Al principio fue un mero apercibimiento. Progresivamente se van imponiendo multas en una cuantía cada vez mayor.

Es el mensaje que están lanzando los jueces a los abogados que, de momento en un número irrelevante, introducen en sus escritos citas jurisprudenciales inventadas por inteligencia artificial, a la que recurren sin una comprobación posterior del resultado generado.

Las resoluciones judiciales son muy duras con esa práctica, que califican de "mala fe procesal" y de "traición a la confianza que deposita el cliente" en su letrado.

No obstante, las sanciones —que podrían llegar hasta los 6.000 euros— siguen siendo contenidas, especialmente si el abogado admite el error y pide disculpas. Esta actitud ha servido en algún caso para librarse de la multa.

El primer correctivo pecuniario ascendió a 420 euros y se impuso a un letrado canario. Fue el pasado febrero. Cinco meses después se ha sancionado con 1.800 euros a un abogado gallego.

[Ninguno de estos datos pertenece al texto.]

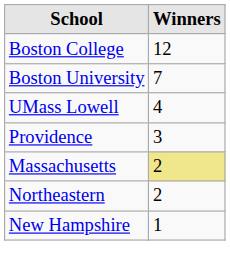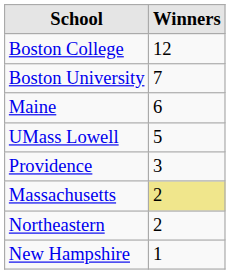+ row: Maine | 6
UMass Lowell | Winners: 4 -> 5
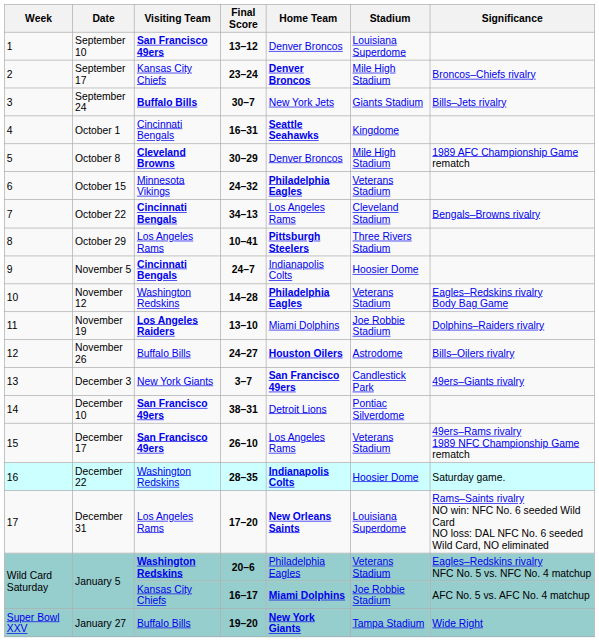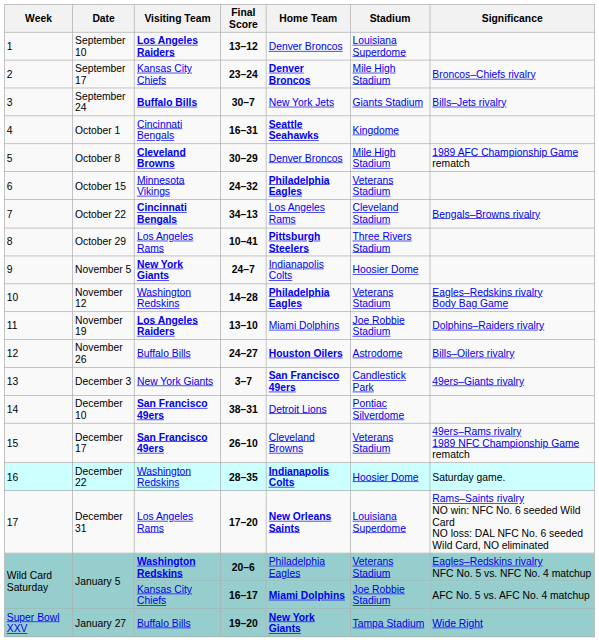September 10 | Visiting Team: San Francisco 49ers -> Los Angeles Raiders
November 5 | Visiting Team: Cincinnati Bengals -> New York Giants
December 17 | Home Team: Los Angeles Rams -> Cleveland Browns
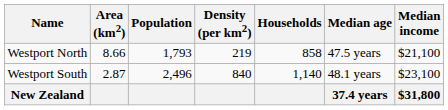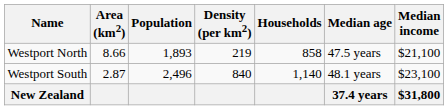Westport North | Population: 1,793 -> 1,893
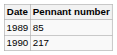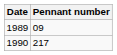1989 | Pennant number: 85 -> 09
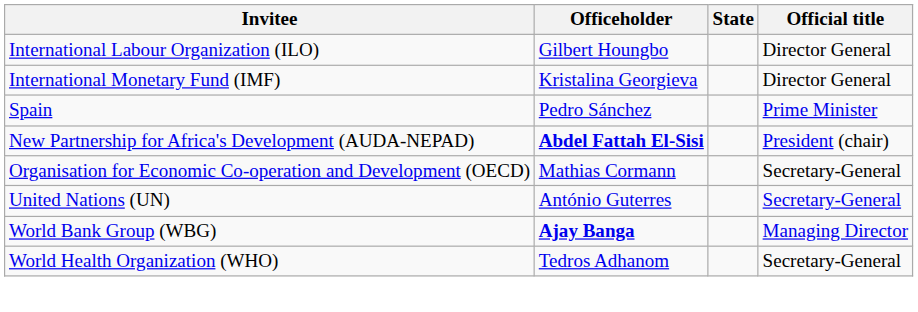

El Tribunal Constitucional marcó la pauta en una resolución dictada el 9 de septiembre de 2024, cuando impuso una medida de apercibimiento a un letrado de Barcelona que falseó en un recurso de amparo un total de 19 sentencias del propio TC.

El abogado en cuestión extractó párrafos falsos, que no se correspondían con las resoluciones que identificaba por su número y fecha.

La demanda fue inadmitida, el letrado apercibido y el Constitucional dio cuenta al Colegio de la Abogacía de Barcelona "a los efectos disciplinarios que correspondan".

El pasado 10 de febrero, el Tribunal Superior de Justicia de Canarias multó con 420 euros a un abogado por citar en un escrito 48 sentencias generadas por inteligencia artificial y que eran inexistentes o erróneas.

El TSJC le reprochó su actuación "contraria al deber de veracidad y a las reglas de la buena fe, con abuso del servicio público de la Justicia".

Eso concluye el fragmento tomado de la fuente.